The Muslim News is a monthly and digital newspaper. Established by Ahmed J. Versi in February 1989, it has grown to become the largest monthly ethnic paper in the UK. It describes itself as, "The only independent monthly Muslim newspaper in the UK, that is not backed by any country, organisation or party."

The newspaper offers a platform for Muslims "to lobby and campaign" on a range of issues. 140,000 copies are distributed, many for free in mosques. Its website received 1.5 million hits a month.

The current editor of The Muslim News is Ahmed Versi, who volunteers full-time to run the paper. Versi is an established lobby journalist of three years.

==The Muslim News Awards==
The Muslim News established these awards in 2000 with the aim of recognising the achievements of Muslims in the UK, which often go under the radar.
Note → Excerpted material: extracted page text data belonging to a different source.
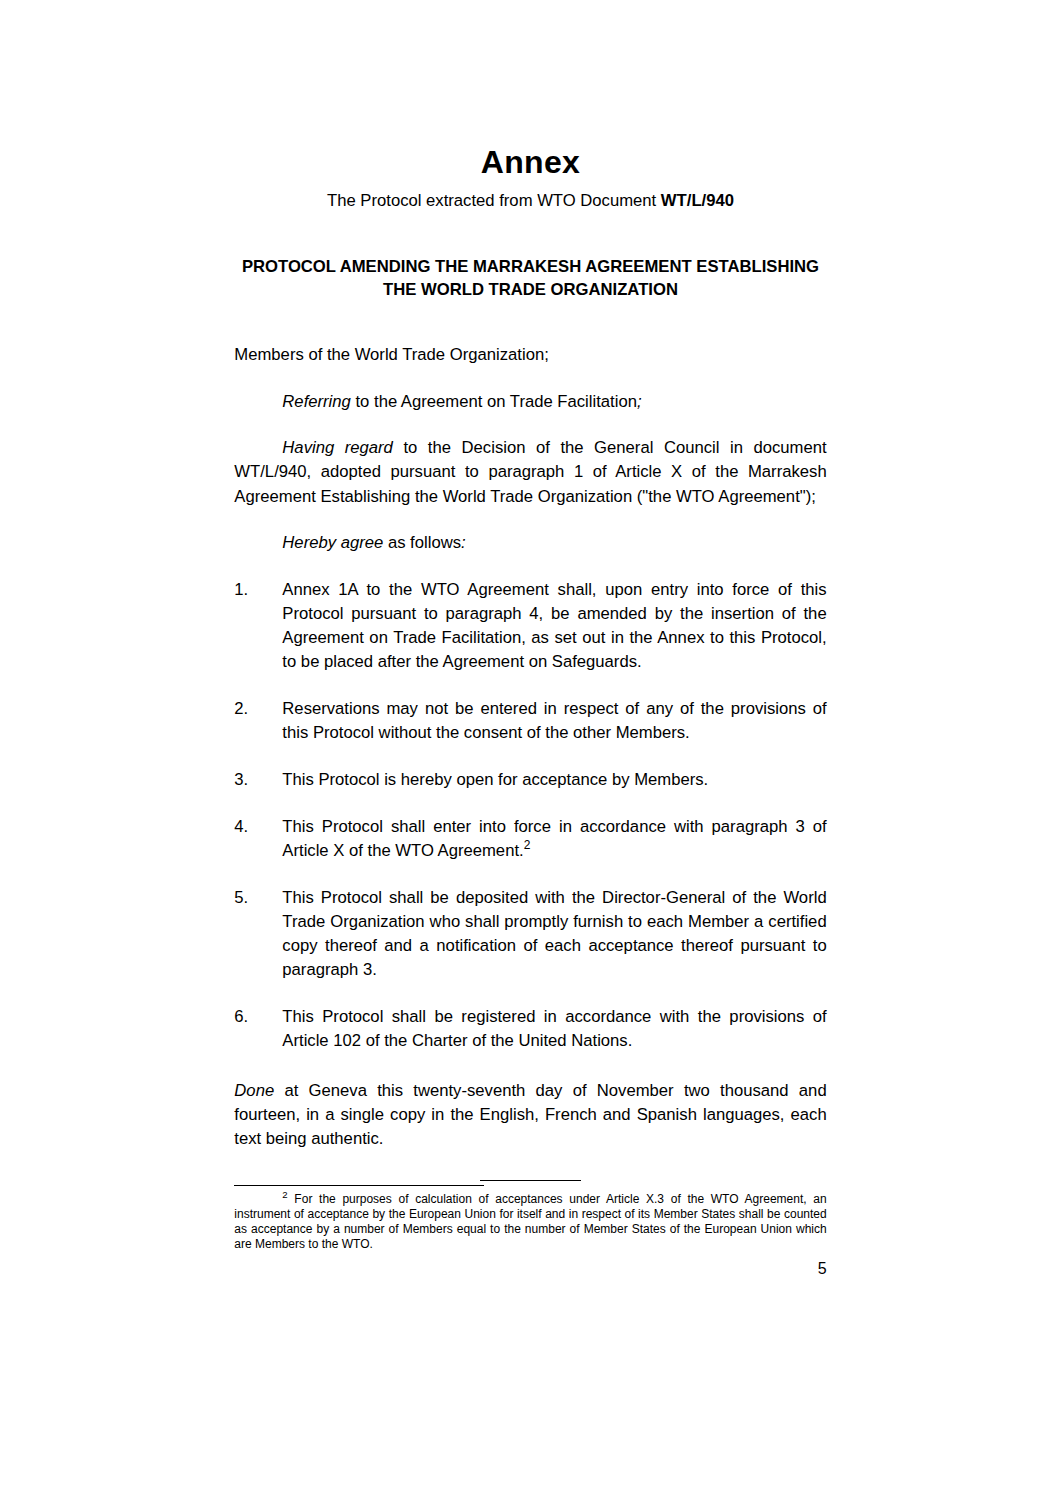Annex
The Protocol extracted from WTO Document WT/L/940
Protocol Amending the Marrakesh Agreement Establishing
the World Trade Organization
Members of the World Trade Organization;
Referring to the Agreement on Trade Facilitation;
Having regard to the Decision of the General Council in document WT/L/940, adopted pursuant to paragraph 1 of Article X of the Marrakesh Agreement Establishing the World Trade Organization ("the WTO Agreement");
Hereby agree as follows:
1. Annex 1A to the WTO Agreement shall, upon entry into force of this Protocol pursuant to paragraph 4, be amended by the insertion of the Agreement on Trade Facilitation, as set out in the Annex to this Protocol, to be placed after the Agreement on Safeguards.
2. Reservations may not be entered in respect of any of the provisions of this Protocol without the consent of the other Members.
3. This Protocol is hereby open for acceptance by Members.
4. This Protocol shall enter into force in accordance with paragraph 3 of Article X of the WTO Agreement.2
5. This Protocol shall be deposited with the Director-General of the World Trade Organization who shall promptly furnish to each Member a certified copy thereof and a notification of each acceptance thereof pursuant to paragraph 3.
6. This Protocol shall be registered in accordance with the provisions of Article 102 of the Charter of the United Nations.
Done at Geneva this twenty-seventh day of November two thousand and fourteen, in a single copy in the English, French and Spanish languages, each text being authentic.
2 For the purposes of calculation of acceptances under Article X.3 of the WTO Agreement, an instrument of acceptance by the European Union for itself and in respect of its Member States shall be counted as acceptance by a number of Members equal to the number of Member States of the European Union which are Members to the WTO.
5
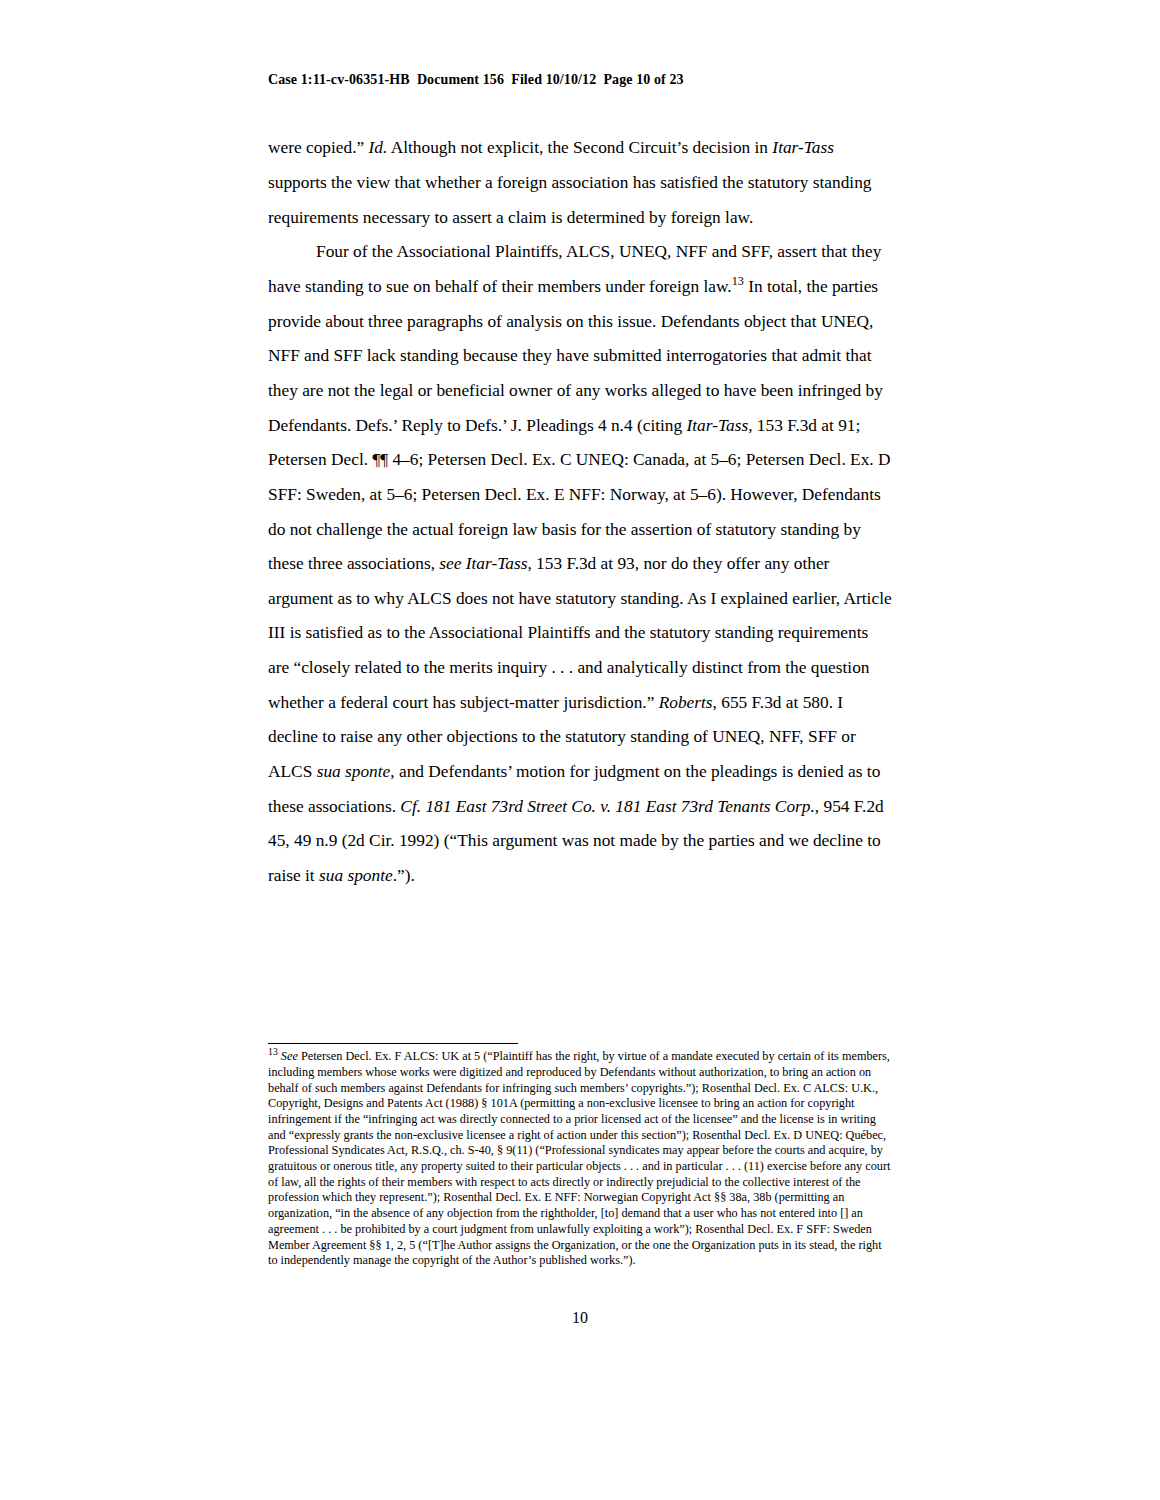Case 1:11-cv-06351-HB Document 156 Filed 10/10/12 Page 10 of 23
were copied.” Id. Although not explicit, the Second Circuit’s decision in Itar-Tass supports the view that whether a foreign association has satisfied the statutory standing requirements necessary to assert a claim is determined by foreign law.
Four of the Associational Plaintiffs, ALCS, UNEQ, NFF and SFF, assert that they have standing to sue on behalf of their members under foreign law.13 In total, the parties provide about three paragraphs of analysis on this issue. Defendants object that UNEQ, NFF and SFF lack standing because they have submitted interrogatories that admit that they are not the legal or beneficial owner of any works alleged to have been infringed by Defendants. Defs.’ Reply to Defs.’ J. Pleadings 4 n.4 (citing Itar-Tass, 153 F.3d at 91; Petersen Decl. ¶¶ 4–6; Petersen Decl. Ex. C UNEQ: Canada, at 5–6; Petersen Decl. Ex. D SFF: Sweden, at 5–6; Petersen Decl. Ex. E NFF: Norway, at 5–6). However, Defendants do not challenge the actual foreign law basis for the assertion of statutory standing by these three associations, see Itar-Tass, 153 F.3d at 93, nor do they offer any other argument as to why ALCS does not have statutory standing. As I explained earlier, Article III is satisfied as to the Associational Plaintiffs and the statutory standing requirements are “closely related to the merits inquiry . . . and analytically distinct from the question whether a federal court has subject-matter jurisdiction.” Roberts, 655 F.3d at 580. I decline to raise any other objections to the statutory standing of UNEQ, NFF, SFF or ALCS sua sponte, and Defendants’ motion for judgment on the pleadings is denied as to these associations. Cf. 181 East 73rd Street Co. v. 181 East 73rd Tenants Corp., 954 F.2d 45, 49 n.9 (2d Cir. 1992) (“This argument was not made by the parties and we decline to raise it sua sponte.”).
13 See Petersen Decl. Ex. F ALCS: UK at 5 (“Plaintiff has the right, by virtue of a mandate executed by certain of its members, including members whose works were digitized and reproduced by Defendants without authorization, to bring an action on behalf of such members against Defendants for infringing such members’ copyrights.”); Rosenthal Decl. Ex. C ALCS: U.K., Copyright, Designs and Patents Act (1988) § 101A (permitting a non-exclusive licensee to bring an action for copyright infringement if the “infringing act was directly connected to a prior licensed act of the licensee” and the license is in writing and “expressly grants the non-exclusive licensee a right of action under this section”); Rosenthal Decl. Ex. D UNEQ: Québec, Professional Syndicates Act, R.S.Q., ch. S-40, § 9(11) (“Professional syndicates may appear before the courts and acquire, by gratuitous or onerous title, any property suited to their particular objects . . . and in particular . . . (11) exercise before any court of law, all the rights of their members with respect to acts directly or indirectly prejudicial to the collective interest of the profession which they represent.”); Rosenthal Decl. Ex. E NFF: Norwegian Copyright Act §§ 38a, 38b (permitting an organization, “in the absence of any objection from the rightholder, [to] demand that a user who has not entered into [] an agreement . . . be prohibited by a court judgment from unlawfully exploiting a work”); Rosenthal Decl. Ex. F SFF: Sweden Member Agreement §§ 1, 2, 5 (“[T]he Author assigns the Organization, or the one the Organization puts in its stead, the right to independently manage the copyright of the Author’s published works.”).
10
In 2014, the Awards celebrated its 12th anniversary, and in a letter to The Muslim News, Prime Minister David Cameron, who was also an attendee said: "Now in its 12th year these prestigious awards showcase the incredible talent in our vibrant Muslim community."

The awards have also previously been attended by King Charles as well as British politicians, including former Prime Minister Tony Blair and Prime Minister, Rt Hon. Theresa May.

==Awards and nominations==
In January 2015, The Muslim News was nominated for the Responsible Media of the Year award at the British Muslim Awards.